The Harry Jerome rebuild is over budget and the district is thinking of allowing short-term rentals like Airbnb. Here's what's up on Monday night.

It’s a tale of two North Vancouvers, Monday night, with both the city and the district holding council meetings with heady agendas to get through.

City of North Vancouver

After a council proclamation for Heritage Week and a delegation from Ocean Ambassadors Canada on their plans for a new shoreline cleanup initiative, council gets down to matters of finance.

City council members are expected to have their first public discussion on the 2023 municipal budget, which is expected to bring a 5.24 per cent tax increase for property owners based on the draft financial plan.

After that, city staff will update council on the redevelopment of the Harry Jerome Community Recreation Centre, including the not-so-fortunate news that the project is now expected to cost $25 million more than council had budgeted for in 2021. Reasons cited by staff include higher-than-expected quotes from sub-trades working on the project, rising interest rates, supply chain issues, growing labour costs and an unexpected $4 million in soil remediation bills. Staff are expected to present some plans on mitigating the cost overruns.

And council will consider a new initiative to allow small-scale supportive housing and care services to set up and operate within the city’s low-density neighbourhoods, which is currently not permitted under the official community plan. Examples cited by staff include assisted living, women's shelters, end-of-life care services, adult day services, and community nursing.

Sign up on the city's webpage to speak virtually. Watch the meeting live online

District of North Vancouver

The new district council members are getting along so well, they’ve decided to have not one but two meetings on Monday.

At 5 p.m., they are holding a special council meeting (that just means it wasn’t previously scheduled), at which they will appoint members of their various advisory committees and commissions for the next one-year term.

District council too will be discussing their 2023 budget, which is currently projected to bring a 4.5-per-cent tax hike (though the draft financial plan has been subject to a lot of early debate so far, particularly where it relates to new sports fields and active transportation infrastructure).

On the subject of finances, staff will update council on the district’s ongoing economic development initiatives and propose some new ones. Among those being considered: a review of permitting and licensing for business, and offering more services online.

And council member are being asked to review and approve a new policy aimed at ensuring any new buildings constructed for the municipality are “climate ready,” meaning they are designed with the highest energy efficiency standards, using low-carbon materials and operations, and that they designed to accommodate a changing climate.

That’s just the beginning though. Council reconvenes at 7 p.m. for a more informal workshop on some proposed rule changes for what’s allowed in single-family neighbourhoods.
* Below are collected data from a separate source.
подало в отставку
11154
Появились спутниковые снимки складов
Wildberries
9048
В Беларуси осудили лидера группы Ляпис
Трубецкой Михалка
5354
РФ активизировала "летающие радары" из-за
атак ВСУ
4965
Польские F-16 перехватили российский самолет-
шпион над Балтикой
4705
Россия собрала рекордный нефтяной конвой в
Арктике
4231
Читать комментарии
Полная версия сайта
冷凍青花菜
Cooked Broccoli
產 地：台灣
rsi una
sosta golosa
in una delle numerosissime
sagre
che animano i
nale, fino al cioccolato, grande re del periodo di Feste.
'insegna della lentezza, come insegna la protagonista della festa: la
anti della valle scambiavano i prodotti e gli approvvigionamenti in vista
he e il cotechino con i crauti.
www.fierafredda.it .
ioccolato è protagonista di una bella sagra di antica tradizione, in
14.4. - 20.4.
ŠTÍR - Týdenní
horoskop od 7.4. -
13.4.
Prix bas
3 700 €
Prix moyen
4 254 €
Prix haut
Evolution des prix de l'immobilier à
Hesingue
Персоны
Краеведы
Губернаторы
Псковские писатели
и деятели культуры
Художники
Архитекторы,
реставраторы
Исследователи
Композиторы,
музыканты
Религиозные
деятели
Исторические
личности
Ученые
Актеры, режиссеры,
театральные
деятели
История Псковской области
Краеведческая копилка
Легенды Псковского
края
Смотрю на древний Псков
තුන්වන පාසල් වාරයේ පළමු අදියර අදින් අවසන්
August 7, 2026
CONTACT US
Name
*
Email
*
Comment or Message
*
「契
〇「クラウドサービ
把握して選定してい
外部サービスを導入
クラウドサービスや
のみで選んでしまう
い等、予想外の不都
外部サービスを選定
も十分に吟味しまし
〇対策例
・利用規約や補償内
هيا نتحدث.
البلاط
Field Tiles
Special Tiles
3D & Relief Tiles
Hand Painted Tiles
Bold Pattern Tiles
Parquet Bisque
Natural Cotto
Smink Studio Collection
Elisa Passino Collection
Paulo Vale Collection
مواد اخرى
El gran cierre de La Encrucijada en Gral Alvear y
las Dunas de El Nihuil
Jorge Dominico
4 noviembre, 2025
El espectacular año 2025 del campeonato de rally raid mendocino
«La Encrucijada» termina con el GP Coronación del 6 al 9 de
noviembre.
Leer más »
The first part of the workshop is dedicated to concepts like larger secondary suites than what are currently permitted, allowing higher homes so basement suites can be further above ground, and allowing infill housing like duplexes and triplexes.

That is followed by a discussion on the pros and cons on the potential for allowing people to operate short-term rentals like Airbnb in their homes.
In both cases, staff will present council with the results of public consultations they carried out on the issues in 2022.